Basically what it says in the title... if you create an SSL object via wrap_socket with do_handshake_on_connect=False, or via wrap_bio, and then forget to call do_handshake and just go straight to sending and receiving data, then the encrypted connection is successfully established and everything seems to work. However, in this mode the hostname is silently *not* checked, so the connection is vulnerable to MITM attacks.

(I guess from reading the SSL_read and SSL_write manpages that openssl is just silently doing the handshake automatically – very helpfully! – but it's only Python's do_handshake code that knows to check the hostname?)

This doesn't affect correctly written programs that follow the documentation and either use do_handshake_on_connect=True (the default for wrap_socket) or explicitly call do_handshake, so it's not a super-scary bug. But IMHO it definitely shouldn't be this easy to silently fail-open.

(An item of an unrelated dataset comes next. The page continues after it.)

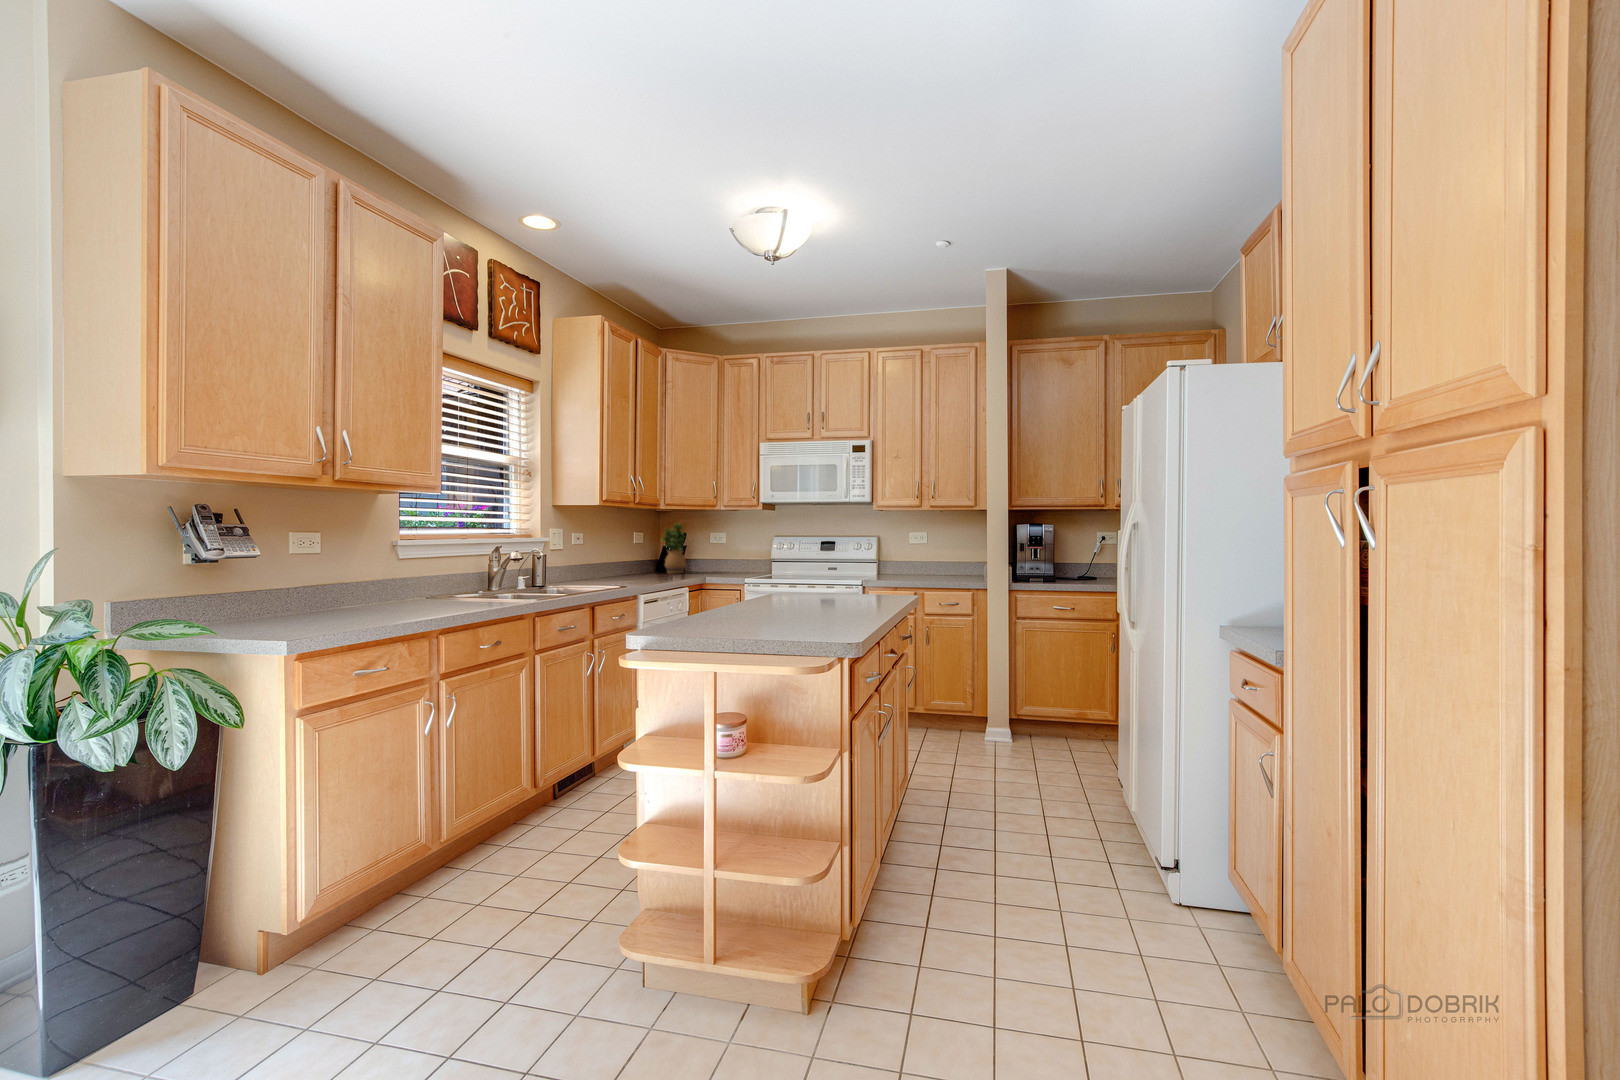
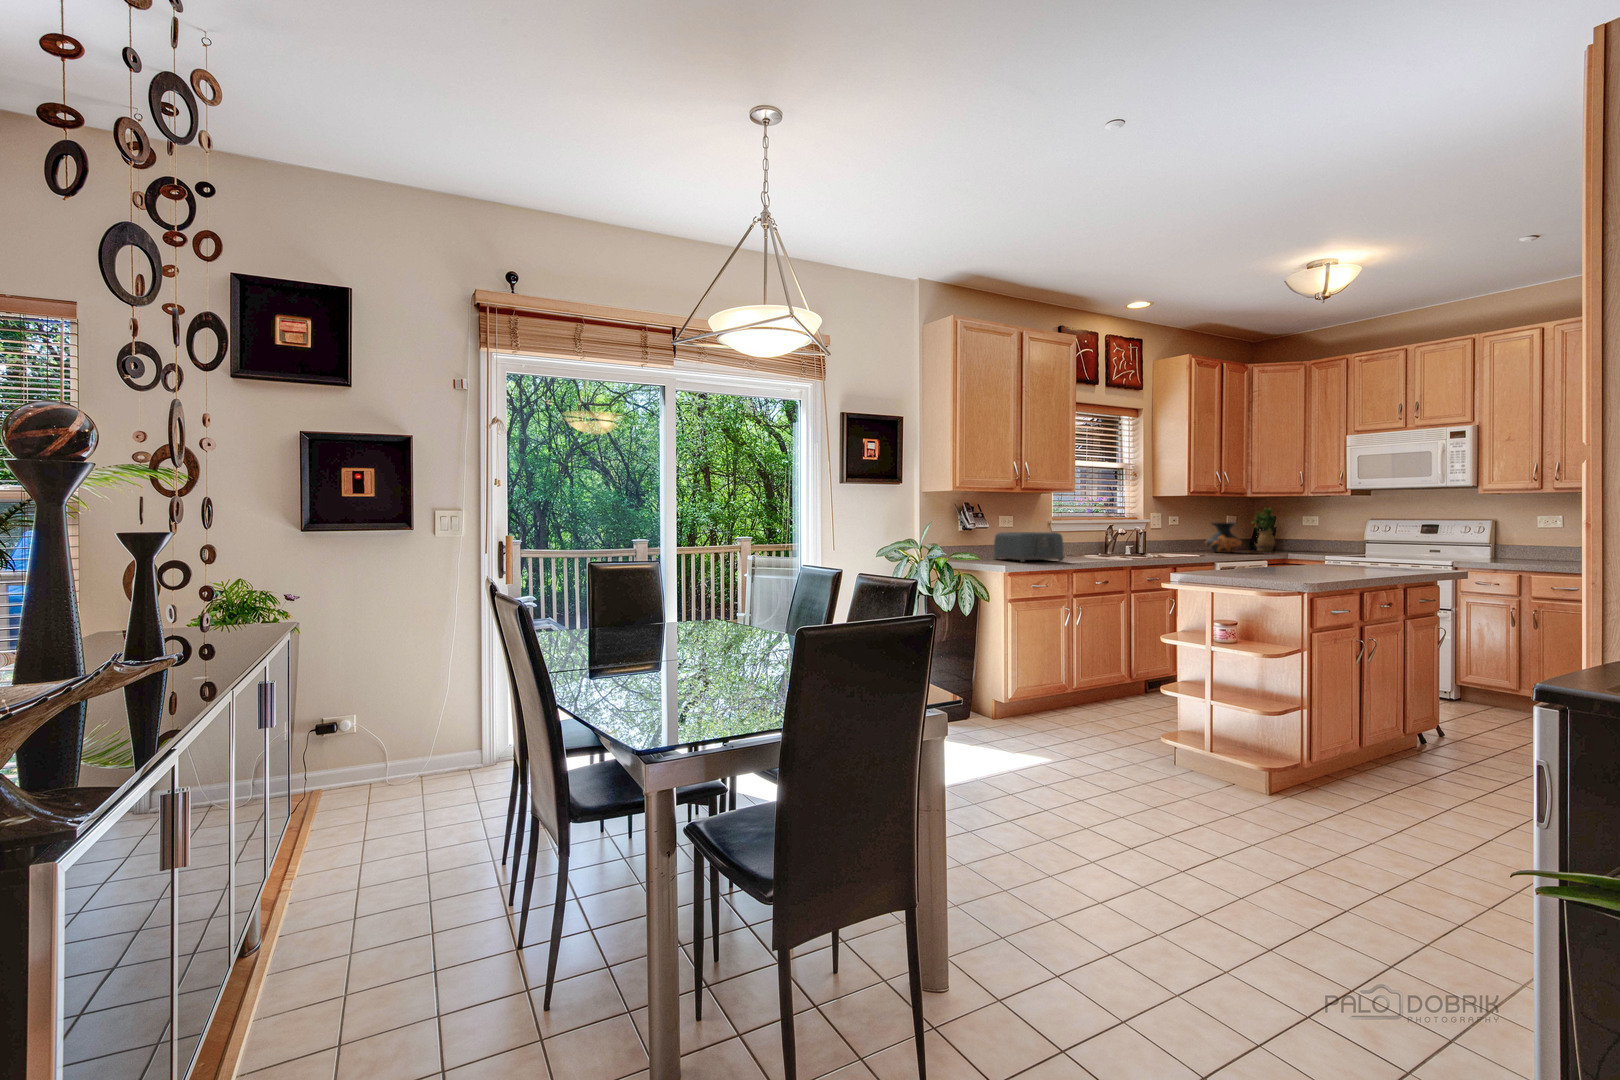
vase: none [617,541,659,579] -> present [1206,522,1242,553]
toaster: none [269,561,424,624] -> present [993,532,1064,562]

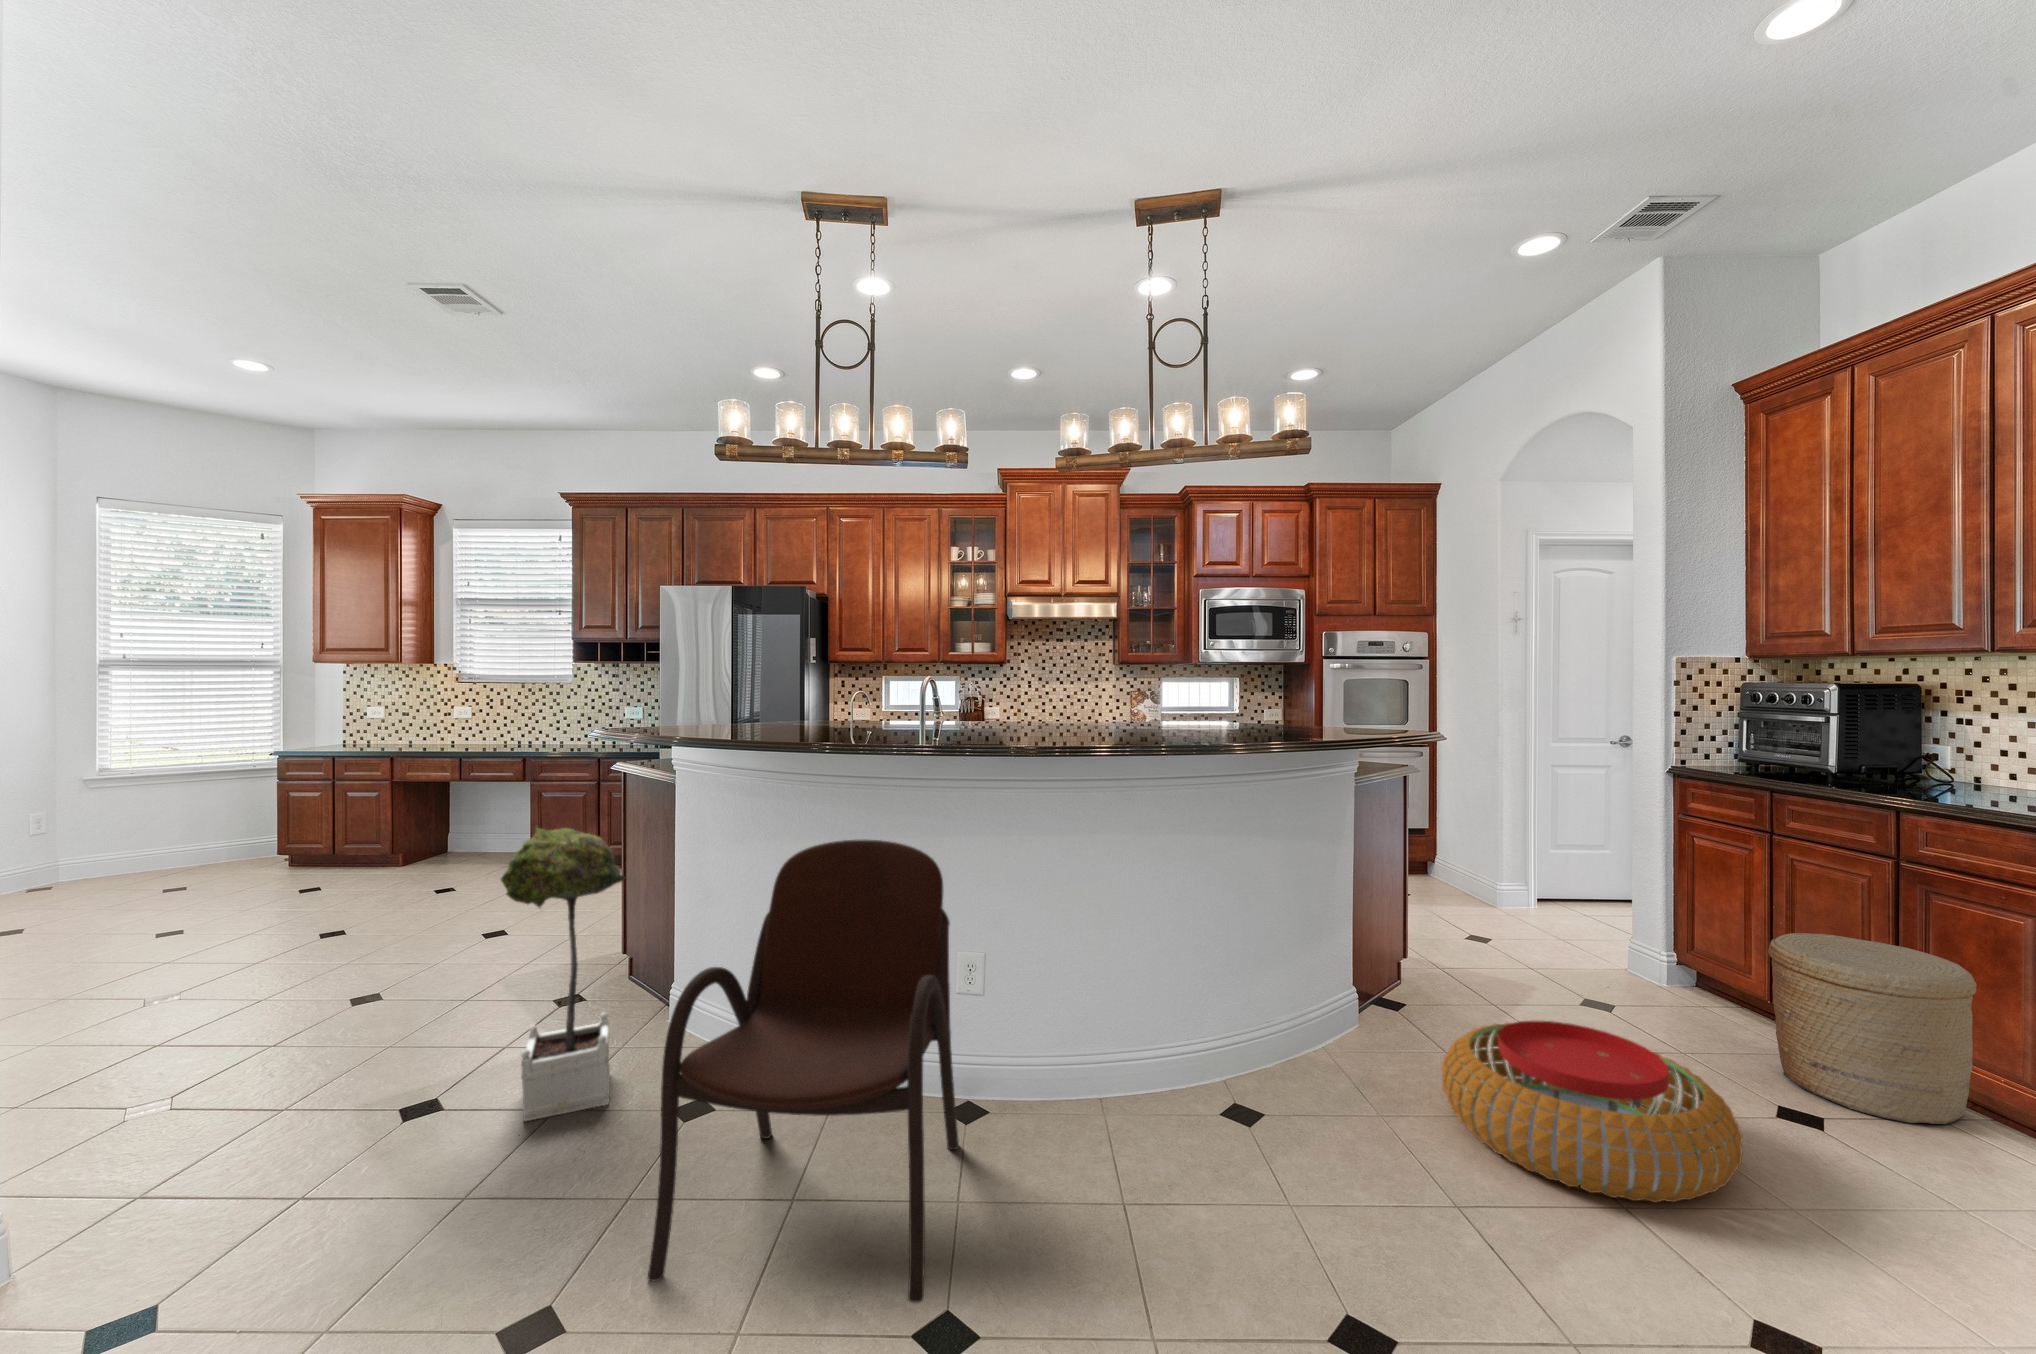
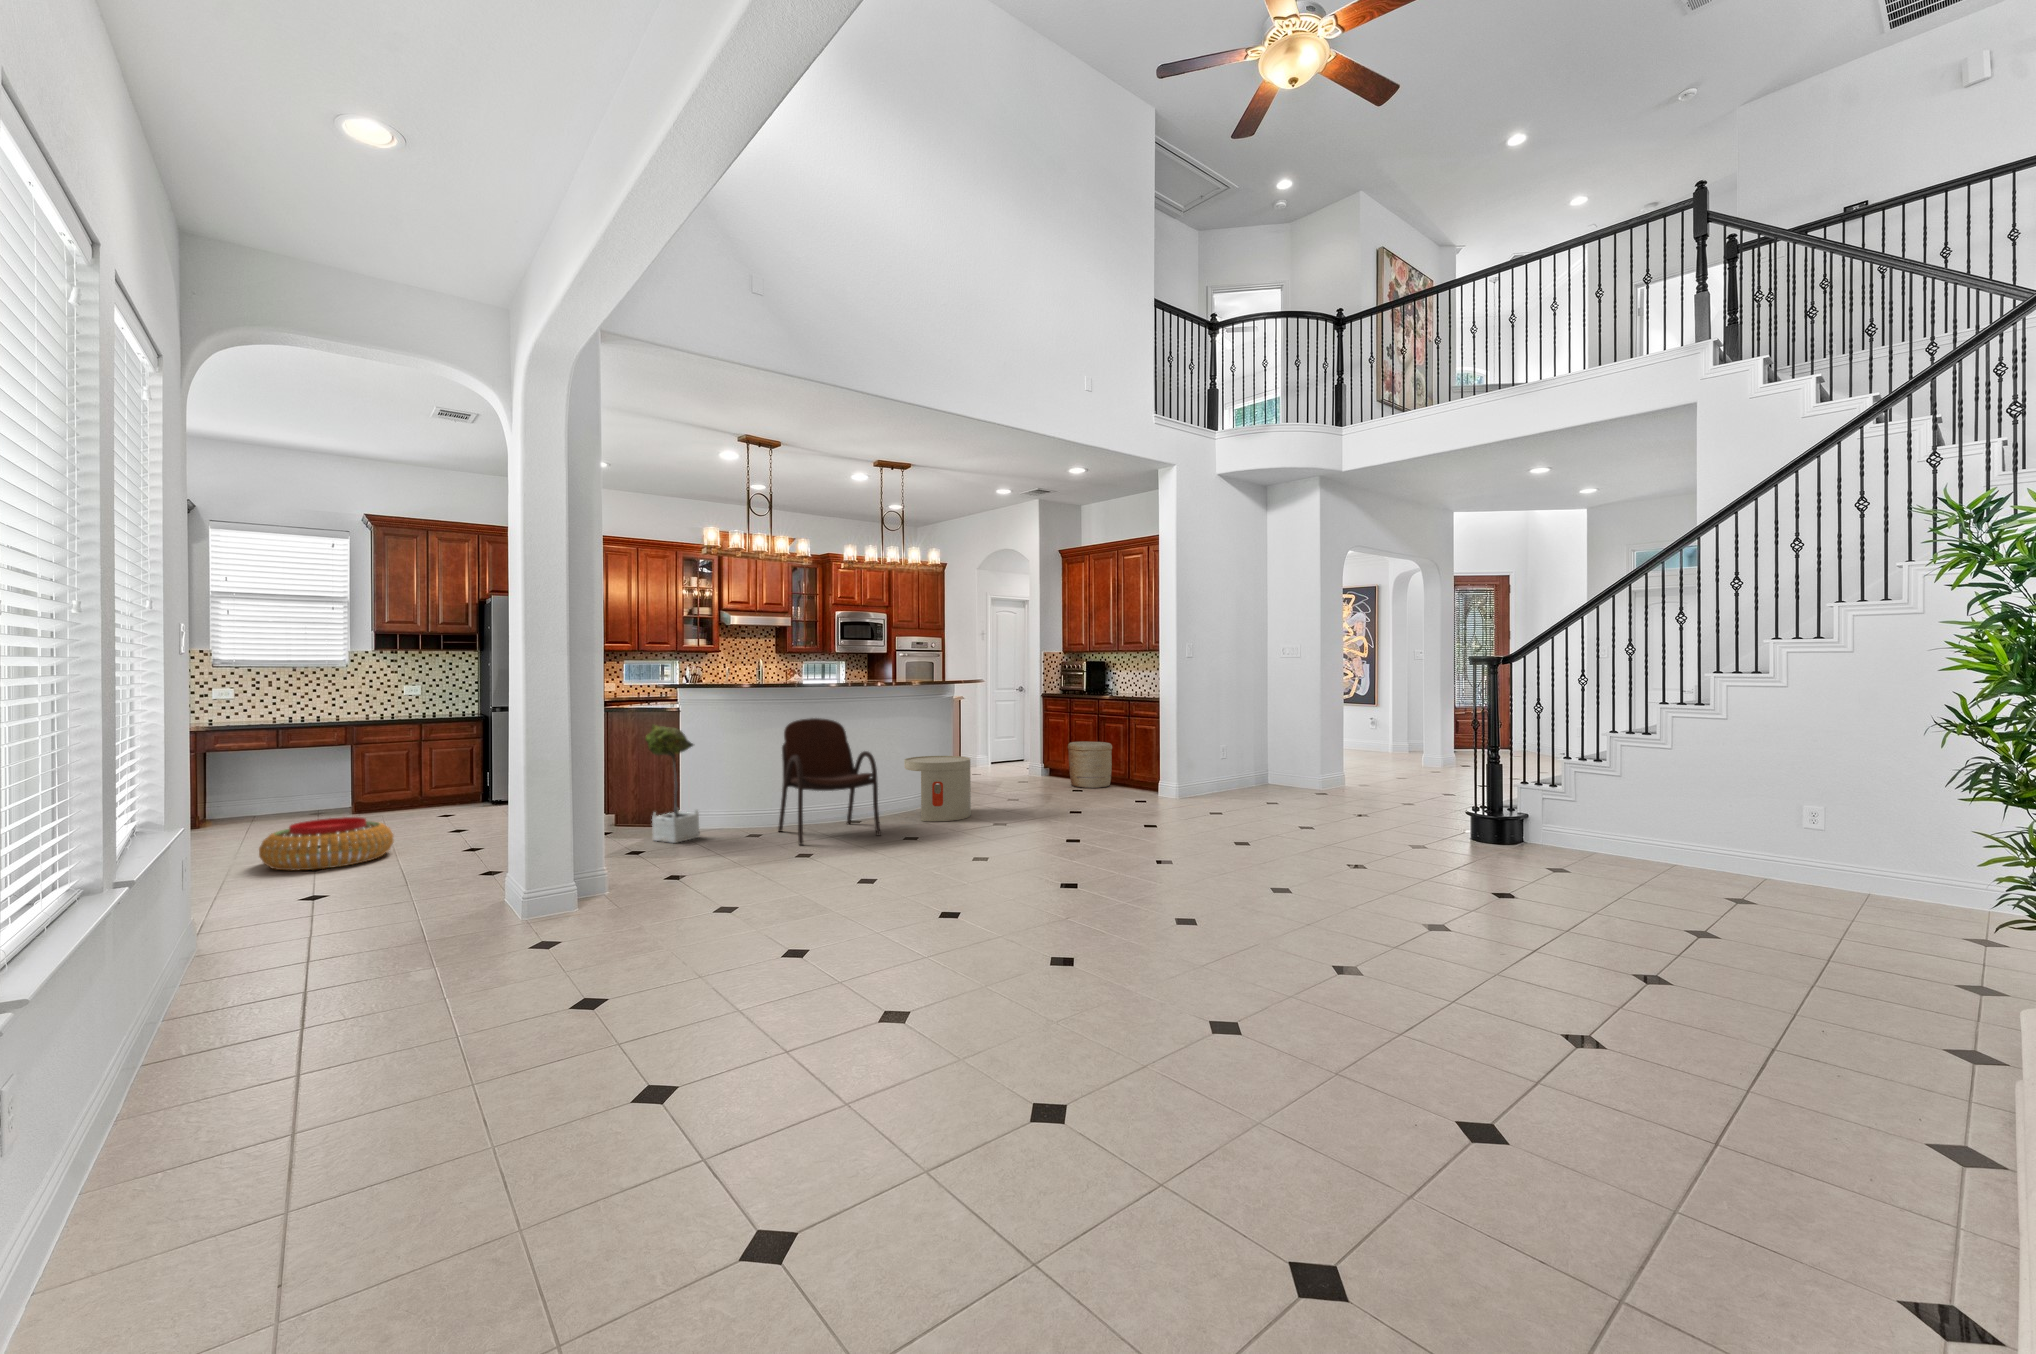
side table: none [1124,964,1341,1250] -> present [904,756,971,821]
pouf: present [1442,1021,1743,1203] -> present [259,817,394,870]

The attached test script sets up a TLS echo server that has a certificate for the host "trio-test-1.example.org" that's signed by a locally trusted CA, and then checks:

- connecting to it with do_handshake and expecting the correct hostname: works, as expected
- connecting to it with do_handshake and expecting a different hostname: correctly raises an error due to the mismatched hostnames
- connecting to it withOUT do_handshake and expecting a different hostname: incorrectly succeeds at connecting, sending data, receiving data, etc., without any error

and it checks using both ctx.wrap_socket(..., do_handshake_on_connect=False) and a little custom socket wrapper class defined using ctx.wrap_bio(...).

I've only marked 3.5 and 3.6 as affected because those are the only versions I've tested, but I suspect other versions are affected as well.